Kevin has edited encyclopedias, taught middle and high school history, and has a master's degree in Islamic law.

Virtually every product manufactured on the face of the planet can be described as having been made by either the push or pull production system. But, what are those? In this lesson, we take a look at both of them.

Push or Pull?

So you've just received your dream job - director of supply chain operations for a widget factory. If you do well in this job, there could be some major promotions on the horizon. The owner has plans of expanding to become the world's preeminent manufacturer of widget-lifestyle related products, but first there are some problems in the supply chain that need to be sorted out.

It seems your predecessor honestly could not have run things more haphazardly: too much of some raw materials, too little of others, and orders to customers that are still unfulfilled. Frustrated, you go to the internet in hopes of finding a better solution. In doing so, you keep finding two types of production systems being mentioned: push and pull. Intrigued, you read more, thinking that this could be the answer to your problems.
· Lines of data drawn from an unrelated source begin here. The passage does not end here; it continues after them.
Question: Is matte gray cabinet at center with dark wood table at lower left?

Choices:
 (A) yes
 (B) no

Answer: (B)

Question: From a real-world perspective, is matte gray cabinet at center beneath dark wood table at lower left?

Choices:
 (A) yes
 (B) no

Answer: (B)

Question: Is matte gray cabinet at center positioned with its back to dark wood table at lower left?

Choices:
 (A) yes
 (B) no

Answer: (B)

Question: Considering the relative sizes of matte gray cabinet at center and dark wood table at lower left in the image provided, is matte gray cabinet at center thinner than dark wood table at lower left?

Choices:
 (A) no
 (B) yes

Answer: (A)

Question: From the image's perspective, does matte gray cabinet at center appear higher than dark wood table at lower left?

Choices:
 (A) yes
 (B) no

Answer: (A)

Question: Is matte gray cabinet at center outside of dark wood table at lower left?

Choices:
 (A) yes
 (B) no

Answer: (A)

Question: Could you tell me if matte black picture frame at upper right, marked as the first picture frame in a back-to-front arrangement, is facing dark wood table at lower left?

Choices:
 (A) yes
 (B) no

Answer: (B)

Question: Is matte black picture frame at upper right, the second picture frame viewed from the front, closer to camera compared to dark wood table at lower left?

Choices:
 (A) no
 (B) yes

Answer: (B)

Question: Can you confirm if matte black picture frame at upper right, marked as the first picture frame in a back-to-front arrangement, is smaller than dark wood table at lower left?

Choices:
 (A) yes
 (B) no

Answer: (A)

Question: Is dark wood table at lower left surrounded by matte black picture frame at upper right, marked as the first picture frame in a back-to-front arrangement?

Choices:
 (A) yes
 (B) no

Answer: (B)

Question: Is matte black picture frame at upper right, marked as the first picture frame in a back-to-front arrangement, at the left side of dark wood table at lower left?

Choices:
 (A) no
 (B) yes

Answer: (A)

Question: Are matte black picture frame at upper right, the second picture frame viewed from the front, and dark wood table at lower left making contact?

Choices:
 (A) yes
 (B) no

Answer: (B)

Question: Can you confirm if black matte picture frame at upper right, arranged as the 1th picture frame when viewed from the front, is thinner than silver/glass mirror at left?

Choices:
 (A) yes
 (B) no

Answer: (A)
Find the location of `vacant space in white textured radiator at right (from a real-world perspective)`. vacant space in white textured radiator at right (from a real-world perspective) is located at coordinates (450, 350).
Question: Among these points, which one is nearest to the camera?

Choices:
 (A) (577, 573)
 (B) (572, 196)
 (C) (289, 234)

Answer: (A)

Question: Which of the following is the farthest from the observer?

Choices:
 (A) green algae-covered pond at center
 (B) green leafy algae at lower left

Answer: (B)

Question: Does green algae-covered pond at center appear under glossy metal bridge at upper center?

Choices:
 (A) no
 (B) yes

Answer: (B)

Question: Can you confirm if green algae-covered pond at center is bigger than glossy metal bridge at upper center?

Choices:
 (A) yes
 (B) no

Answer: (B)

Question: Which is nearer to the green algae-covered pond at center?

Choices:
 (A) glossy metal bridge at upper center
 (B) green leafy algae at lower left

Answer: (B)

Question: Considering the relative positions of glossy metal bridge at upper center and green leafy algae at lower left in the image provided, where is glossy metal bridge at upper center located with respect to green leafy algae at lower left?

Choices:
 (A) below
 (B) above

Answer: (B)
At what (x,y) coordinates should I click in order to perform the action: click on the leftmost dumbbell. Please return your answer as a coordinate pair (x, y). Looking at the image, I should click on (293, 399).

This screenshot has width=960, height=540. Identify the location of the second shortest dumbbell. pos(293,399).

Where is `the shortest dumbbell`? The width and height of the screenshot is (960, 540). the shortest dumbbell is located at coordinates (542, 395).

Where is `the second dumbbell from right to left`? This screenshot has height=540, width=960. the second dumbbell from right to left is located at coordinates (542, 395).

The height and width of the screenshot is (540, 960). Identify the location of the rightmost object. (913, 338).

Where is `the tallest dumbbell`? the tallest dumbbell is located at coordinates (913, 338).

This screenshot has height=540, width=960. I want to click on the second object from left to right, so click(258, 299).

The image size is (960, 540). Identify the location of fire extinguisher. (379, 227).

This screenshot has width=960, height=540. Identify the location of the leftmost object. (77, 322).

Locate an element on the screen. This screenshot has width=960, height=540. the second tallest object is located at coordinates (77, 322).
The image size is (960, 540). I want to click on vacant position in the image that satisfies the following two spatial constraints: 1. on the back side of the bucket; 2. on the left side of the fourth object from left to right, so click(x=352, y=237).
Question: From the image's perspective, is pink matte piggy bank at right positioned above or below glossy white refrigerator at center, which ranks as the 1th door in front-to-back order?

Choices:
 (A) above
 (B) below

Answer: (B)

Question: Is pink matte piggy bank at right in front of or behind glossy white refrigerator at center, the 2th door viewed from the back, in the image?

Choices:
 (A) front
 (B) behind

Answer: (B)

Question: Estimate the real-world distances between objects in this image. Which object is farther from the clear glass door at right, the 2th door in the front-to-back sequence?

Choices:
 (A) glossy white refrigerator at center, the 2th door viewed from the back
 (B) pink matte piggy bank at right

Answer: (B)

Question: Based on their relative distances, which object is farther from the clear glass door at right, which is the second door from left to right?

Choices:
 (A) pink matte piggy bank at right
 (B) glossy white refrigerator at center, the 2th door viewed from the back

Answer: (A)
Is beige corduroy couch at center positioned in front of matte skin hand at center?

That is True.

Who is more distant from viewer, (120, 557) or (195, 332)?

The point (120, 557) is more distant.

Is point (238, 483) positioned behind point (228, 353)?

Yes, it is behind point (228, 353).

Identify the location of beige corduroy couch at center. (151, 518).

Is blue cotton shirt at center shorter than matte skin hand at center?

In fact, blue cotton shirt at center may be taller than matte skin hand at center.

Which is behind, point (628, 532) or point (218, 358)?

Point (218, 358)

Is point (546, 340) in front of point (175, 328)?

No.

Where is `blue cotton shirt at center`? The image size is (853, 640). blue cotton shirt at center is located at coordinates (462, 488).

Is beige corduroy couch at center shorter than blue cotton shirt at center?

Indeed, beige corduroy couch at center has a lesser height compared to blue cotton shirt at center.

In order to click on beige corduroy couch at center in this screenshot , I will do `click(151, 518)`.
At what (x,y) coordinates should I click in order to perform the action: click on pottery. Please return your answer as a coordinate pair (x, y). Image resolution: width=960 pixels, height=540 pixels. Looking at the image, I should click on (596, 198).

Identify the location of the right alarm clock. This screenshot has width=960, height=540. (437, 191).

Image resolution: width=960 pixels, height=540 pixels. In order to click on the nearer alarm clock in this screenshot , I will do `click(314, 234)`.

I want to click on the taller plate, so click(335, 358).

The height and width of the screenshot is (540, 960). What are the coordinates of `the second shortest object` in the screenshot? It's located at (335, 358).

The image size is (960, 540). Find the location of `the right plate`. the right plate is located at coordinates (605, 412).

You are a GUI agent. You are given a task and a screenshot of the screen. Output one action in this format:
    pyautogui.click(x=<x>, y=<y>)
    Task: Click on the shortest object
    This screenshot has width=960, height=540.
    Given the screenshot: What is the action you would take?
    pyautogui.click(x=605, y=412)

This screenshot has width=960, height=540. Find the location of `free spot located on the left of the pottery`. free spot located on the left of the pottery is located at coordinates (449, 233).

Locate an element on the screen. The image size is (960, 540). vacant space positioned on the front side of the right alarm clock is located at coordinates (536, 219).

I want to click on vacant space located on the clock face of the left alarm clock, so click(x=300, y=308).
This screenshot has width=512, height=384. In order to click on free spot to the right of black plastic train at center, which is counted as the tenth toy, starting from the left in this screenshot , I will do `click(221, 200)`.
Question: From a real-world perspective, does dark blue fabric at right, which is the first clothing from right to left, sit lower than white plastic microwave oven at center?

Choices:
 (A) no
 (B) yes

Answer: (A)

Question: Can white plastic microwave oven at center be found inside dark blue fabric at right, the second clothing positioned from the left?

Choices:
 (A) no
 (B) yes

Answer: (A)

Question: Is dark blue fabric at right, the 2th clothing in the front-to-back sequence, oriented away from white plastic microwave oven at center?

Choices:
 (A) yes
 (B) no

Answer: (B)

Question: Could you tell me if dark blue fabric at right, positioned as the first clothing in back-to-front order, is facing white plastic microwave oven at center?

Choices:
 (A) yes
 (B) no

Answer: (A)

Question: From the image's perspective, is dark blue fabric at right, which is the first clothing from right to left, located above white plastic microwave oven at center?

What Is a Push Production System?

A push production system starts with the very beginning of the supply chain. In this system, a company pushes products from the raw material stage to the final stage. In short, the company thinks that there will be enough demand for the final product to justify paying it all forward now. This system works well in cases where the company can predict that there will be significant demand, as well as in cases where the customer will want the product in that very moment.

If you can go to the store and purchase something, chances are it was a result of the push production system. Practically all consumer goods are made this way. After all, you don't have the time for someone to manufacture a toy for your little brother's birthday - you need it right then! Airlines and trains are another example of a push production system. They know that the seats on board will fill up, so they schedule them months in advance.

Back to the widget factory. You know that there is a demand for your widgets. Therefore, a push production system would actually make a great deal of sense for your business. You tell your subordinates to make sure that there are always plenty of raw materials available for the manufacture of the widgets your company offers.